The heartwood is the denser, dead wood at the center of the log, while the sapwood is the outer, living part of the tree. Sapwood is generally easier to cut, while heartwood can be denser and harder. Knowing where these areas are in your log can help you plan your cuts effectively.

Ensuring the Longevity of Your Chainsaw for Firewood Cutting


A chainsaw is like a good horse. Treat it well, and it’ll serve you faithfully for years. So how do you ensure the longevity of your chainsaw?

Regular Maintenance

First up, regular maintenance. Check your chainsaw’s air filter, chain tension, and oil levels regularly. A well-oiled chainsaw is a happy chainsaw! Read the fully detailed Chainsaw Maintenance Checklist!

Proper Storage

Next, proper storage. Store your chainsaw in a dry, clean place away from dirt and dust. Remember, your chainsaw is not a garden gnome. It does not enjoy sitting outside in the rain and snow!

Avoid Cutting Dirty Wood

Lastly, avoid cutting dirty wood. Dirt and grit can dull your chainsaw’s blade quickly. If you wouldn’t rub sandpaper on your chainsaw, don’t cut dirty wood!

Related: Can You Cut Wet Trees With A Chainsaw?

NOTE: Remember, even the best chainsaw can’t perform well if it’s not taken care of. Maintenance might feel like a chore, but it’s worth it in the long run.

So, there you have it, some pro tips and tricks to turn you from a chainsaw newbie into a firewood-cutting master. Remember, practice makes perfect, and every log you cut brings you one step closer to chainsaw mastery. Now, get out there and show those logs who’s boss!

Frequently Asked Questions

How to cut firewood on the ground?

To cut firewood on the ground, avoid letting the chainsaw’s bar touch the earth. Roll the log to cut from the top, supporting the log to prevent pinching.

What size chainsaw do I need to cut firewood?

The size of the chainsaw to cut firewood depends on the log size. Generally, a bar length of 14-20 inches is suitable for most firewood tasks.

What is a good chainsaw for cutting firewood?

A good chainsaw for cutting firewood is reliable, easy to handle, and has sufficient power. Popular choices are those with 14-20 inch bars and engines between 30-60cc.

How do you cut logs into lumber with a chainsaw?

Cut logs into lumber by using a chainsaw mill attachment. Align the mill to your desired thickness, and cut along the length of the log, keeping the chainsaw steady.
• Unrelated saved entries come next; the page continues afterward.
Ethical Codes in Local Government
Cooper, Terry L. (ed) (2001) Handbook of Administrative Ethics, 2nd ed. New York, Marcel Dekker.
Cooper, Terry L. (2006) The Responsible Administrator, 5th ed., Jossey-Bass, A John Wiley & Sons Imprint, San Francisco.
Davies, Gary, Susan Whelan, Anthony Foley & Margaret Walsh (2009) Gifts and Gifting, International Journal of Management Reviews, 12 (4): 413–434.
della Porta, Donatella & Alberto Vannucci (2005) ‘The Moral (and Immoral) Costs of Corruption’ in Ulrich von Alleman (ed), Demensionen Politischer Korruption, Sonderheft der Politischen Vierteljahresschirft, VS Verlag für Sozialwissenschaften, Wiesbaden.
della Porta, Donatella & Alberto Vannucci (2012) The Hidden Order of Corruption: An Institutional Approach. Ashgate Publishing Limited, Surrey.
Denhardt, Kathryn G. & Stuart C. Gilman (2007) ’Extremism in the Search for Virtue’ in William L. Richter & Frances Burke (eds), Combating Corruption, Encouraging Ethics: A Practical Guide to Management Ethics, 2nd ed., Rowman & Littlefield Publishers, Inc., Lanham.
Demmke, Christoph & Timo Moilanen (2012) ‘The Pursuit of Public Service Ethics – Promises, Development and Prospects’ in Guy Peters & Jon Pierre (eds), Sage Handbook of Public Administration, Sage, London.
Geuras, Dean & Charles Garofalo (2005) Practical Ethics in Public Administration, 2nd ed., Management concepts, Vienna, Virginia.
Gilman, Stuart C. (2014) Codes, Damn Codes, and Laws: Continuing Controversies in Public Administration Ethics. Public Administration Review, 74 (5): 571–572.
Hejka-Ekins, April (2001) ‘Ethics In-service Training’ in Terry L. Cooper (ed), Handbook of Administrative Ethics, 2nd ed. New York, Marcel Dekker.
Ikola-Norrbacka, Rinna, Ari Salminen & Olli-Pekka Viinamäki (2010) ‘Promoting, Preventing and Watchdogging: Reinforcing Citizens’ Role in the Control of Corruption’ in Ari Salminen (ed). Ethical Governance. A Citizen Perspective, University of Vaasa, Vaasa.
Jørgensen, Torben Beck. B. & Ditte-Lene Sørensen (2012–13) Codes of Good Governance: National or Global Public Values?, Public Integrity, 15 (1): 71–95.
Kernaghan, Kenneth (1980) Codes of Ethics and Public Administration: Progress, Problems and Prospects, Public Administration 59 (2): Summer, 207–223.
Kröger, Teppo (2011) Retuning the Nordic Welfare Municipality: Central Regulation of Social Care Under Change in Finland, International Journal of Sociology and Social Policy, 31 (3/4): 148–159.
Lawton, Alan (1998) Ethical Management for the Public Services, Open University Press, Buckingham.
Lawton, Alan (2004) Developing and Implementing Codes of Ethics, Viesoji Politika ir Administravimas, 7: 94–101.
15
How do you split large logs with a chainsaw?

Split large logs with a chainsaw by making a series of cuts along the length of the log, spaced according to the desired size of the splits, and then breaking them apart.

How do you hold logs while cutting with a chainsaw?

Hold logs while cutting with a chainsaw by using a sawhorse or log holder, ensuring stability and reducing the risk of the log rolling.

The Wrap-Up

Prioritize Safety: Always wear the right gear and follow safety protocols.
Maintain Your Equipment: Keep your chainsaw sharp and in good working order.
Use Proper Techniques: Apply the cutting methods outlined to avoid common pitfalls.
Clean Workspace: Keep your area tidy to prevent accidents and maintain workflow.
Practice Makes Perfect: Each log cut hones your skill towards chainsaw mastery.